Kerbau yang buntal itu
pecah perutnya,
keluar kupu-kupu bertubuh manusia.
Dia yang terbang menantang
singa berwujud bayi bernama Wilhelm di gurun sahara,
menginjak perutnya
dan berteriak lantang di tengah badai pasir yang bising
"Tuhan masih hidup!"
 Lantas, dari mana aku punya kuasa menginjak perutmu dengan kaki beraroma surga, bila memang tidak?
Tuturnya.
Dia adalah ibu yang memiliki rahim dari selaput daun murbei.

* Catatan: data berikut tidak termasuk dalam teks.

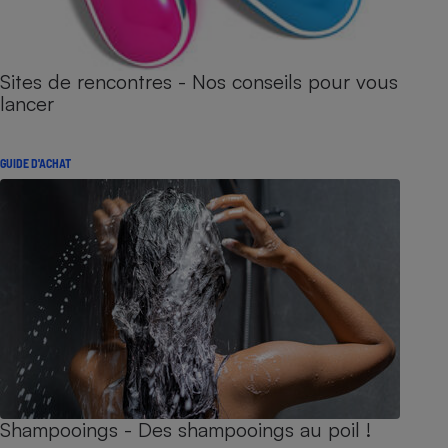
Sites de rencontres - Nos conseils pour vous
lancer
GUIDE D'ACHAT
Shampooings - Des shampooings au poil !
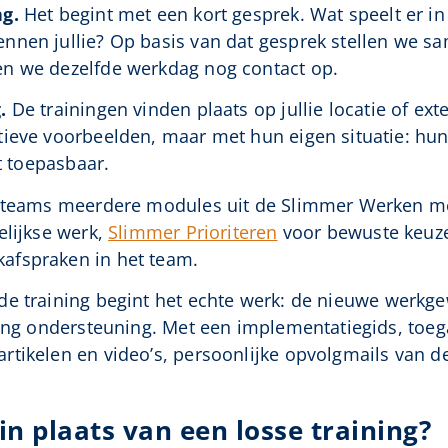
ng.
Het begint met een kort gesprek. Wat speelt er in
nnen jullie? Op basis van dat gesprek stellen we 
n we dezelfde werkdag nog contact op.
.
De trainingen vinden plaats op jullie locatie of ext
tieve voorbeelden, maar met hun eigen situatie: hu
ct toepasbaar.
en teams meerdere modules uit de Slimmer Werken 
elijkse werk,
Slimmer Prioriteren
voor bewuste keuze
afspraken in het team.
e training begint het echte werk: de nieuwe werk
lang ondersteuning. Met een implementatiegids, toega
tikelen en video’s, persoonlijke opvolgmails van d
n plaats van een losse training?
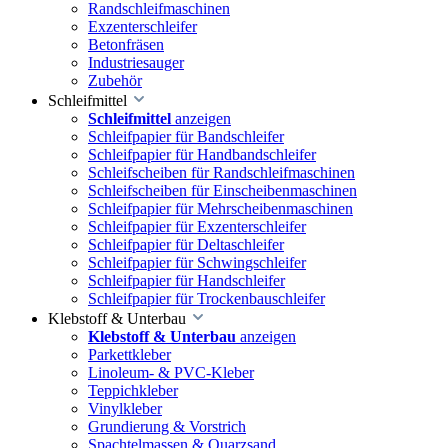
Randschleifmaschinen
Exzenterschleifer
Betonfräsen
Industriesauger
Zubehör
Schleifmittel
Schleifmittel
anzeigen
Schleifpapier für Bandschleifer
Schleifpapier für Handbandschleifer
Schleifscheiben für Randschleifmaschinen
Schleifscheiben für Einscheibenmaschinen
Schleifpapier für Mehrscheibenmaschinen
Schleifpapier für Exzenterschleifer
Schleifpapier für Deltaschleifer
Schleifpapier für Schwingschleifer
Schleifpapier für Handschleifer
Schleifpapier für Trockenbauschleifer
Klebstoff & Unterbau
Klebstoff & Unterbau
anzeigen
Parkettkleber
Linoleum- & PVC-Kleber
Teppichkleber
Vinylkleber
Grundierung & Vorstrich
Spachtelmassen & Quarzsand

Dia konon menjelma api di titik pusar, dan menggidik pada tengkup kupu-kupu yang berparas seorang anak.
Angin debu bagai ngilu sepasang bilah bambu
Dia menatap dengan prihatin sekeliling
 "tak ada kupu-kupu, yang dapat hidup dan mencari arti hidup pada lingkup suram begini," tuturnya.

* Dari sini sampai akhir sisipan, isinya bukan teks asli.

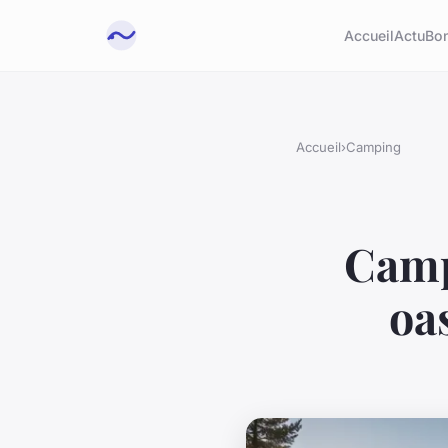
Accueil
Actu
Bon
Accueil
›
Camping
Camp
oa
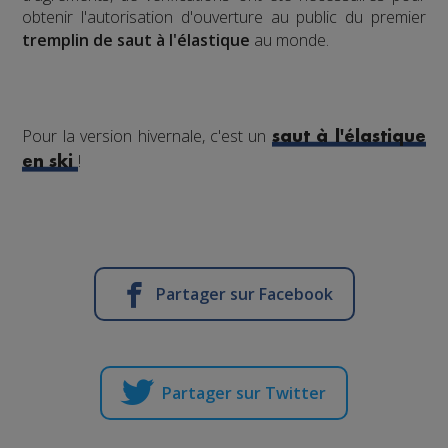
obtenir l'autorisation d'ouverture au public du premier
tremplin de saut à l'élastique
au monde.
Pour la version hivernale, c'est un
saut à l'élastique
!
en ski
Partager sur Facebook
Partager sur Twitter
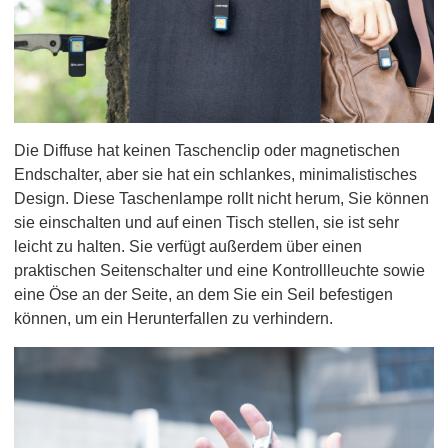
Die Diffuse hat keinen Taschenclip oder magnetischen
Endschalter, aber sie hat ein schlankes, minimalistisches
Design. Diese Taschenlampe rollt nicht herum, Sie können
sie einschalten und auf einen Tisch stellen, sie ist sehr
leicht zu halten. Sie verfügt außerdem über einen
praktischen Seitenschalter und eine Kontrollleuchte sowie
eine Öse an der Seite, an dem Sie ein Seil befestigen
können, um ein Herunterfallen zu verhindern.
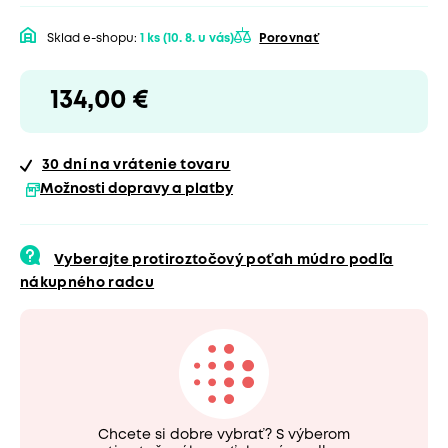
Sklad e-shopu:
1 ks
(10. 8. u vás)
Porovnať
134,00 €
30 dní
na vrátenie tovaru
Možnosti dopravy a platby
Vyberajte protiroztočový poťah múdro podľa
nákupného radcu
Chcete si dobre vybrať? S výberom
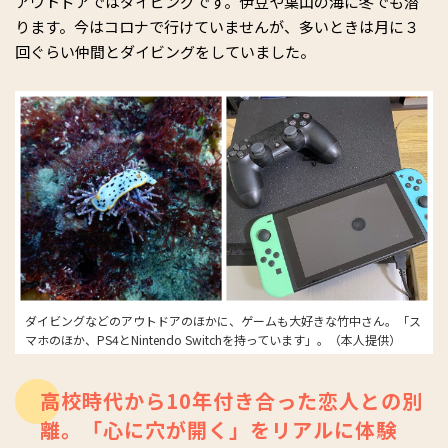
アウトドアではダイビングです。伊豆や葉山の海に冬でも潜
ります。今はコロナで行けていませんが、多いときは月に３
回ぐらい仲間とダイビングをしていました。
ダイビングなどのアウトドアのほかに、ゲームも大好きな竹中さん。「ス
マホのほか、PS4とNintendo Switchを持っています」。（本人提供）
高校時代から10年付き合った恋人との別
離。「心に穴が開く」をリアルに体験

Wilhelm ditinggalkan semestinya seonggok mayat,
Dia terbang ke taman kupu-kupu
menuju teluk Meksiko, tempat Hemingway sebelum menembak kepalanya, dan menceritakan
Nelayan tua
yang ngidam ikan Marley.
Kupu-kupu dapat terbang melintang, mereka bebas tetapi
bergantung dengan susu kehidupan.
Susu beraroma madu yang berasal dari puting Dewi Bumi, yang diterjemahkan ke dalam bunga-bunga.
Namun setiba Dia di bibir pantai,
di dekat perahu
di samping kepala Marley yang tersisa tulang, dia bertutur berdada lebar: "laut adalah taman bungaku".
Laut adalah sarang pengetahuanku.
Pengetahuan laut yang tajam
dapat menusuk lidah, mata meram-mejam, bahkan terisis percikannya
ruam badan seutuh.
"benar, aku minum susu dari puting yang asin," tuturnya. "puting penuh keringat dan menetes darah, yang bekerja siang malam demi membeli parfum beraroma surga, untuk kakinya."
Aku kupu-kupu yang menyelami lautan pengetahuan.
Aku kupu-kupu, pingin menyentuh pangkal laut, memasuki
rahim pengetahuan, lalu memakan apel dari taman
yang konon
telah dianggap hilang
ditelan lautan
oleh jam digital seorang remaja bernama Wilhelm.